Corregidora

Gayl Jones

Pages

185

Year

1975

Difficulty

Moderate

Themes

generational trauma, slavery, sexuality, blues tradition, memory

The best place to start with Gayl Jones. Ursa Corregidora is a blues singer in Kentucky whose great-grandmother and grandmother were both enslaved and sexually abused by the same Portuguese slave master in Brazil. After a violent act by her husband leaves her unable to bear children, Ursa is forced to confront a family mandate that has been passed down through generations: make children who will bear witness to what Corregidora did.

Why Start Here

“Corregidora” is Jones’s debut and the novel where her extraordinary voice arrives fully formed. Toni Morrison edited the manuscript at Random House, and the book was immediately recognized as something new in American fiction. James Baldwin, Maya Angelou, and John Updike all praised it. The novel paved the way for Morrison’s own “Beloved” and Alice Walker’s “The Color Purple.”

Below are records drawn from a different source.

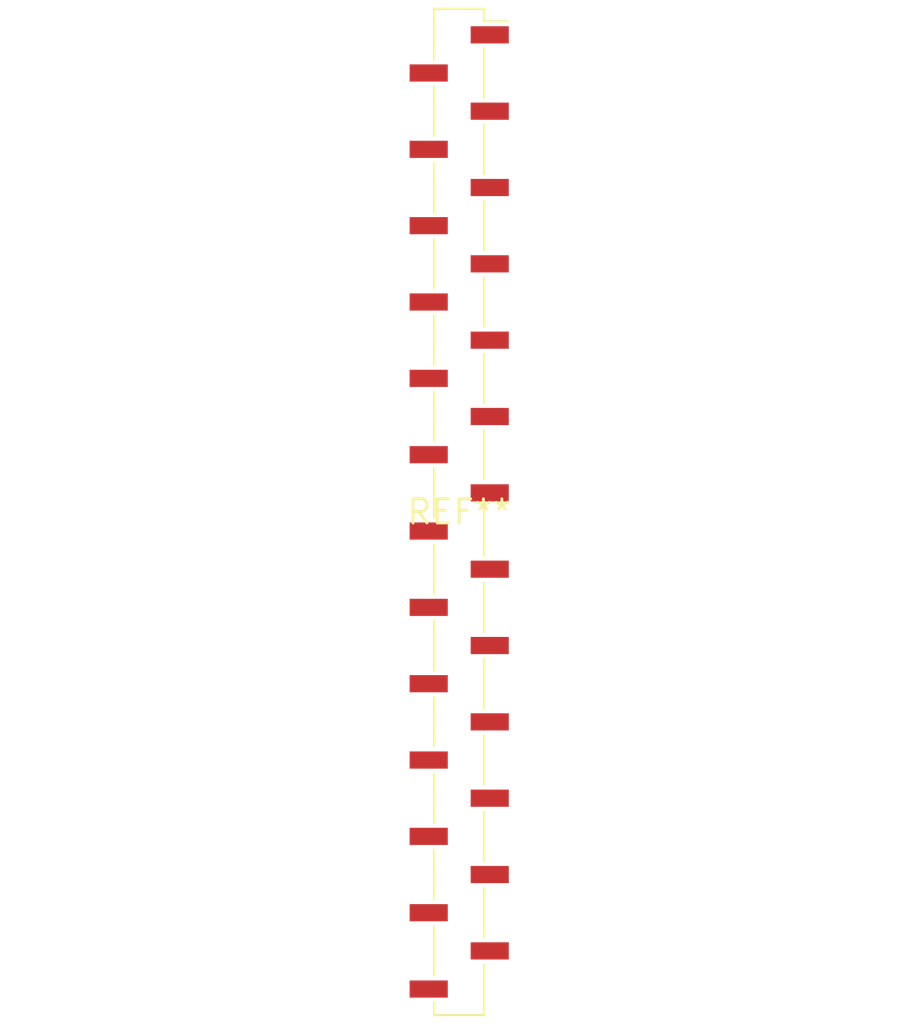
<source format=kicad_pcb>
(kicad_pcb (version 20240108) (generator pcbnew)

  (general
    (thickness 1.6)
  )

  (paper "A4")
  (layers
    (0 "F.Cu" signal)
    (31 "B.Cu" signal)
    (32 "B.Adhes" user "B.Adhesive")
    (33 "F.Adhes" user "F.Adhesive")
    (34 "B.Paste" user)
    (35 "F.Paste" user)
    (36 "B.SilkS" user "B.Silkscreen")
    (37 "F.SilkS" user "F.Silkscreen")
    (38 "B.Mask" user)
    (39 "F.Mask" user)
    (40 "Dwgs.User" user "User.Drawings")
    (41 "Cmts.User" user "User.Comments")
    (42 "Eco1.User" user "User.Eco1")
    (43 "Eco2.User" user "User.Eco2")
    (44 "Edge.Cuts" user)
    (45 "Margin" user)
    (46 "B.CrtYd" user "B.Courtyard")
    (47 "F.CrtYd" user "F.Courtyard")
    (48 "B.Fab" user)
    (49 "F.Fab" user)
    (50 "User.1" user)
    (51 "User.2" user)
    (52 "User.3" user)
    (53 "User.4" user)
    (54 "User.5" user)
    (55 "User.6" user)
    (56 "User.7" user)
    (57 "User.8" user)
    (58 "User.9" user)
  )

  (setup
    (pad_to_mask_clearance 0)
    (pcbplotparams
      (layerselection 0x00010fc_ffffffff)
      (plot_on_all_layers_selection 0x0000000_00000000)
      (disableapertmacros false)
      (usegerberextensions false)
      (usegerberattributes false)
      (usegerberadvancedattributes false)
      (creategerberjobfile false)
      (dashed_line_dash_ratio 12.000000)
      (dashed_line_gap_ratio 3.000000)
      (svgprecision 4)
      (plotframeref false)
      (viasonmask false)
      (mode 1)
      (useauxorigin false)
      (hpglpennumber 1)
      (hpglpenspeed 20)
      (hpglpendiameter 15.000000)
      (dxfpolygonmode false)
      (dxfimperialunits false)
      (dxfusepcbnewfont false)
      (psnegative false)
      (psa4output false)
      (plotreference false)
      (plotvalue false)
      (plotinvisibletext false)
      (sketchpadsonfab false)
      (subtractmaskfromsilk false)
      (outputformat 1)
      (mirror false)
      (drillshape 1)
      (scaleselection 1)
      (outputdirectory "")
    )
  )

  (net 0 "")

  (footprint "PinSocket_1x26_P2.00mm_Vertical_SMD_Pin1Right" (layer "F.Cu") (at 0 0))

)

</source>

What makes it the right starting point is its brevity and intensity. At 185 pages, it delivers the full force of Jones’s method: a first-person narration that moves between past and present, between blues lyrics and spoken memory, between tenderness and horror. The structure mirrors the way trauma actually works, circling the same events, finding new meaning each time. You do not read this novel so much as you feel it accumulate.

What to Expect

A short, fierce novel narrated by Ursa in a voice that blends colloquial speech with blues rhythm. The story moves back and forth in time. There are passages of frank sexuality and violence, neither gratuitous but both unflinching. Jones trusts the reader to sit with discomfort. The prose is spare, almost musical, with repeated phrases that build like a refrain. You can read it in a single sitting, though you will want to sit with it afterward.